= Before the Americas =

Washington DC area art exhibition, 2025–2026

Before the Americas was an art exhibition curated by Cheryl D. Edwards, shown at George Mason University (Gillespie Gallery) from August 25 to November 15, 2025, and at the University of Maryland Global Campus (UMGC Arts Program Gallery) from February 15 to May 10, 2026. Commissioned by the Art Museum of the Americas (AMA) in 2021, the exhibition presented an art survey by 39 artists of African American, Afro-Latino, Latino, and Caribbean descent, representing 17 Organization of American States (OAS) member countries, and addressed themes such as ancestral memory, migration, and transnational cultural connections. The AMA cancellation of the planned 2025 showing—reported to be linked to changes in U.S. government funding policy—led to the exhibition being hosted and funded by George Mason University and private donors.

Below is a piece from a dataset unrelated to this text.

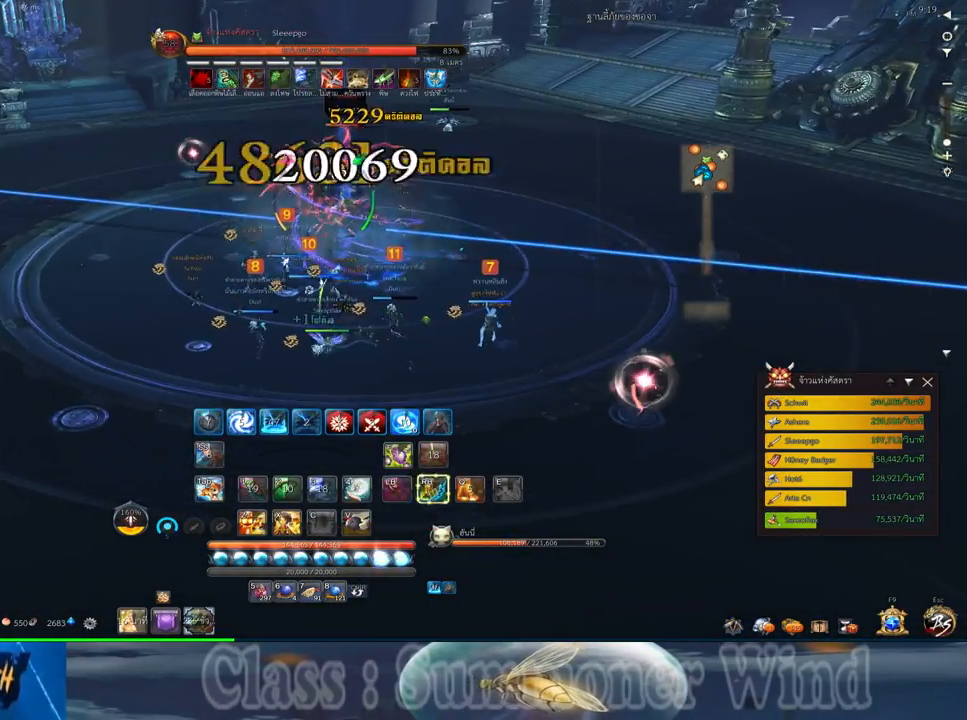
{"keys": ["a", "f", "w"], "mouse": [], "events": [[17, "f", "down"], [17, "mouse_right", "up"], [50, "f", "up"], [50, "mouse_left", "down"], [83, "mouse_left", "up"], [83, "mouse_right", "down"], [117, "f", "down"], [117, "mouse_right", "up"], [150, "f", "up"], [183, "a", "down"], [217, "mouse_left", "down"], [217, "w", "down"], [250, "mouse_left", "up"], [333, "mouse_left", "down"], [367, "mouse_left", "up"], [367, "mouse_right", "down"], [400, "f", "down"], [400, "mouse_right", "up"], [433, "f", "up"], [467, "mouse_right", "down"], [500, "f", "down"], [500, "mouse_right", "up"]]}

== Background and commission ==
The AMA commissioned an art historical survey in 2021 as part of programming tied to regional initiatives addressing the Decade for People of African Descent in the Americas. The project was commissioned by AMA directors Adriana Ospina and Pablo Zúñiga and developed with curator Cheryl D. Edwards. The proposed exhibition had received funding allocated by the U.S. Ambassador to the OAS, Francisco O. Mora, in 2021.

Cheryl D. Edwards was engaged by the AMA as curator due to her expertise in the work of Black artists in the Washington, D.C. area.

== Cancellation at the Art Museum of Americas ==
The AMA had scheduled the exhibition to open on March 21, 2025. On January 20, 2025 (the day of his inauguration), Donald Trump signed Executive Order 14151, mandating the termination of all activities relating to diversity, equity, inclusion, and accessibility (DEIA). On February 6, 2025, following changes to U.S. government DEIA-related funding policy, the museum removed Before the Americas from its 2025 calendar. Contemporary reporting linked the removal of the exhibition to those policy changes and to a reevaluation of federally funded programming.

Following the cancellation, Donald H. Russell, the curator at George Mason University, offered to host the exhibition. The show was produced with additional funding from private donors (reported as approximately 50 to 60 by Cheryl D. Edwards).

== George Mason University exhibition and symposium ==
The exhibition was organized by George Mason University curator Donald H. Russell and shown at GMU's Gillespie Gallery from August 25 to November 15, 2025. A corresponding symposium, the Before the Americas Symposium, was held on October 4, 2025, at GMU's Center for the Arts Concert Hall, accompanied by a GMU exhibition catalog. The symposium included two artist panels, a historical perspectives discussion, a panel of curators, a panel of collectors, and a live performance by Luis Vasquez La Roche.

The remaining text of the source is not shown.